RDF is something very different. It's a way of representing "triples" of metadata - stuff like [Simon Willison] [is the author of] [http://simon.incutio.com/]. It's the cornerstone of the proposed semantic web, and is somewhat tricky to get your head around (there's a good thread going on Diveintomark at the moment about it).
The reason the two get confused is that RSS 1.0 (which is just one of the several competing RSS versions) attempted to combine RSS with RDF, as it was thought that would make the specification more extensible.
It's all a bit of a mess really. Mark Pilgrim's History of the RSS fork goes a long way towards untangling the difference between RSS 1.0 and RSS 0.9x - RSS 2.0 is Dave Winer's most recent version of the spec which has been gaining a lot of mindshare recently, mainly because it does everything RSS needs to do and can be extended via namespaces, aka funk.
Simon Willison - 20th June 2003 18:41 - #
Joe Grossberg - 20th June 2003 18:47 - #
Daniel Glazman - 20th June 2003 21:40 - #
Two proposals for discussion:
Ken MacLeod - 20th June 2003 23:16 - #
it does everything RSS needs to do and can be extended via namespaces, aka funk.
That's it? That's the "funk" Dave's on about?
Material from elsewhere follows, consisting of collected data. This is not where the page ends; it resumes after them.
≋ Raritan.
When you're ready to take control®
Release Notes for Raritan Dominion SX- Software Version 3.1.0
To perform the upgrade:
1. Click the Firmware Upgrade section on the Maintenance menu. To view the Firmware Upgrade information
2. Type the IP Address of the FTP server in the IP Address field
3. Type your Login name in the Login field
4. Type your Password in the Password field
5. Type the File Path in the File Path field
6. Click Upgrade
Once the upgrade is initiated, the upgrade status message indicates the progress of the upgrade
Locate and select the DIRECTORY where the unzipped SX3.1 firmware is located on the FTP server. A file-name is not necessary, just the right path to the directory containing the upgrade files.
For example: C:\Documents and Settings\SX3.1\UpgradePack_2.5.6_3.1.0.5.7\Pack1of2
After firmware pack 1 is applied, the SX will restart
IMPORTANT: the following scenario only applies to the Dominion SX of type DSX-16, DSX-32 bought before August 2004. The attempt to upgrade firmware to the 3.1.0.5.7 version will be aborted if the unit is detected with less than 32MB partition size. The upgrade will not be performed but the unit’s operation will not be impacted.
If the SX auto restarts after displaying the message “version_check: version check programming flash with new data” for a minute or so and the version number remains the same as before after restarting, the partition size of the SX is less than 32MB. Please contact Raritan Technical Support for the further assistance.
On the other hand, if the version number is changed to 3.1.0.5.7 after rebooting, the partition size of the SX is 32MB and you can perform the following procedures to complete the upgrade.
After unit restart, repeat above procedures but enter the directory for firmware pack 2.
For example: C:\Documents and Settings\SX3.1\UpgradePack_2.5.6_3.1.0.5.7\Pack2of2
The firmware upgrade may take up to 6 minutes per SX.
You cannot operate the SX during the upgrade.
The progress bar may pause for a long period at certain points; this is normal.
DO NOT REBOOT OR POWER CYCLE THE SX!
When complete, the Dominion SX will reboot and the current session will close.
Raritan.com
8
Namespaces?
scottandrew - 21st June 2003 00:15 - #
Scott: I think so.
Everyone else: this is linked from Scripting News now as "a quiet conversation on RSS" - so be nice :)
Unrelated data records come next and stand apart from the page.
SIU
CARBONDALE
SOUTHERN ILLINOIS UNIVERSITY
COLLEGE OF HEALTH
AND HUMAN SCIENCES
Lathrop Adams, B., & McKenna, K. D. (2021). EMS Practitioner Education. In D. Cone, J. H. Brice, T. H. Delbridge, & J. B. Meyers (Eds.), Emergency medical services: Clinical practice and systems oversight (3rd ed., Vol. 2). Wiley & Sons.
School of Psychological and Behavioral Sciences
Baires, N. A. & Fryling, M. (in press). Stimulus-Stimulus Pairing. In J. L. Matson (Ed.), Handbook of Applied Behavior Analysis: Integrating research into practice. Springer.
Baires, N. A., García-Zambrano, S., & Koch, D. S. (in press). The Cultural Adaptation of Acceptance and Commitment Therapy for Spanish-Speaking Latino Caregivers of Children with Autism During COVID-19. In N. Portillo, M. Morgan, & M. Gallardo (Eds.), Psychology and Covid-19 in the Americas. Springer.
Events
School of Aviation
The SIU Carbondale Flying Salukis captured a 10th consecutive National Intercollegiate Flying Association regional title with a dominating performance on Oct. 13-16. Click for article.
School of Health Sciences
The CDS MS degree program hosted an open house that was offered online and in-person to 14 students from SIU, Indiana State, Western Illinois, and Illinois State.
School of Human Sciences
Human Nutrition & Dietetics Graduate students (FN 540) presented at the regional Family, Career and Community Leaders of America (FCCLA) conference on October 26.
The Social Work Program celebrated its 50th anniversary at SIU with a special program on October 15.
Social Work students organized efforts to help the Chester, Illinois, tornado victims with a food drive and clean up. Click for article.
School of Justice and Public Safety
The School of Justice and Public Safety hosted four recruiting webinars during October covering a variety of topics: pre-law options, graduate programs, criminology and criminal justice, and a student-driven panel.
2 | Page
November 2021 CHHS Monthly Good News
Simon Willison - 21st June 2003 00:33 - #
Boy, that selection of "related links" is kind of weird.
Speaking only for myself I'd like there to be a syndication format which is
Agreed that RSS "as she are spoke" isn't that hard to implement. But the politics are really hard, and (as I argued) apt to frighten outsiders.
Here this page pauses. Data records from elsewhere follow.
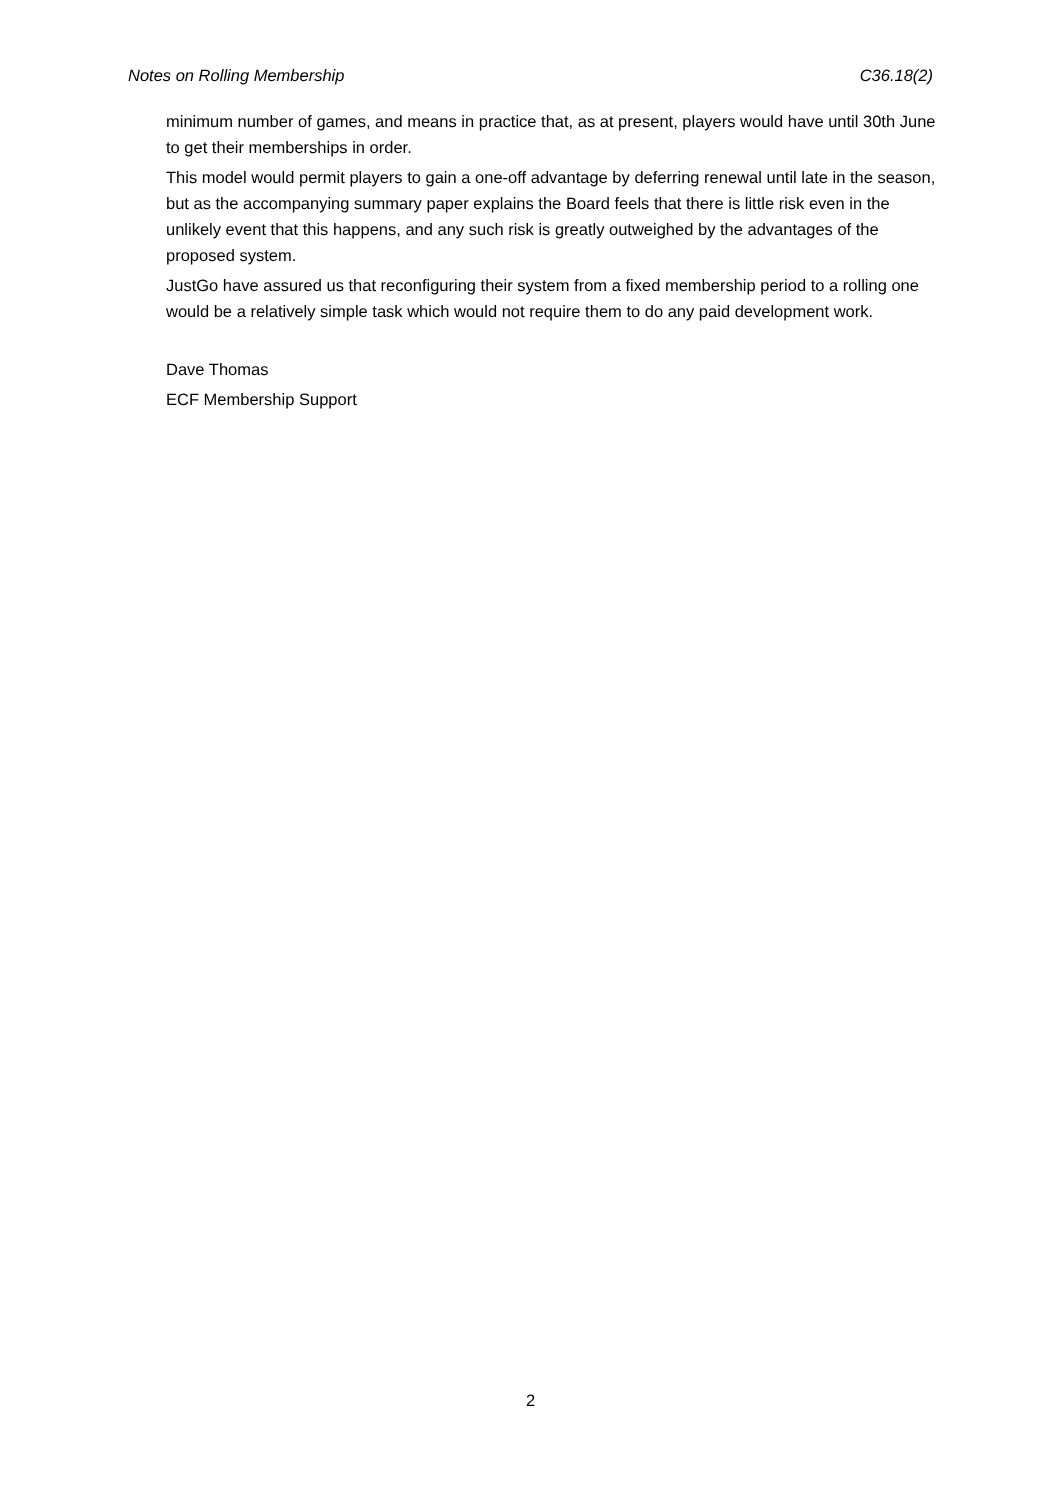Notes on Rolling Membership C36.18(2)
minimum number of games, and means in practice that, as at present, players would have until 30th June to get their memberships in order.
This model would permit players to gain a one-off advantage by deferring renewal until late in the season, but as the accompanying summary paper explains the Board feels that there is little risk even in the unlikely event that this happens, and any such risk is greatly outweighed by the advantages of the proposed system.
JustGo have assured us that reconfiguring their system from a fixed membership period to a rolling one would be a relatively simple task which would not require them to do any paid development work.
Dave Thomas
ECF Membership Support
2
Tim Bray - 21st June 2003 01:04 - #
Simon, I wanted to try an experiment to see if we could set expectations high.
Since you started out on the high road, I thought let's see if we can stay there.
Tim, what does 100 percent vendor neutral mean?Dave Winer - 21st June 2003 01:17 - #
Dave: Like Caesar's wife, or a Supreme Court justice. Not only pure, but seen to be pure. No suspicion of ownership, control, or undue influence by any interested vendor.
The usual way to achieve this is to get the stamp of a "Standards Body." But that's slow, bureaucratic, and irritating. Is there a better way?
Tim Bray - 21st June 2003 02:30 - #
IMHO, now that the core is frozen, there is less of a concern of vendor neutrality for that portion. At this point, the dialog moves on to the vendor neutrality in the development, documentation, and advocacy of modules.
A clean and thorough specification will likely be a harder nut to crack. This will be difficult to achieve without tightening up the specification.
Sam Ruby - 21st June 2003 02:44 - #
Hehe, they do appear to be a bit biased in this case. They're generated using MySQL's full-text indexing so I don't have any control over what comes up.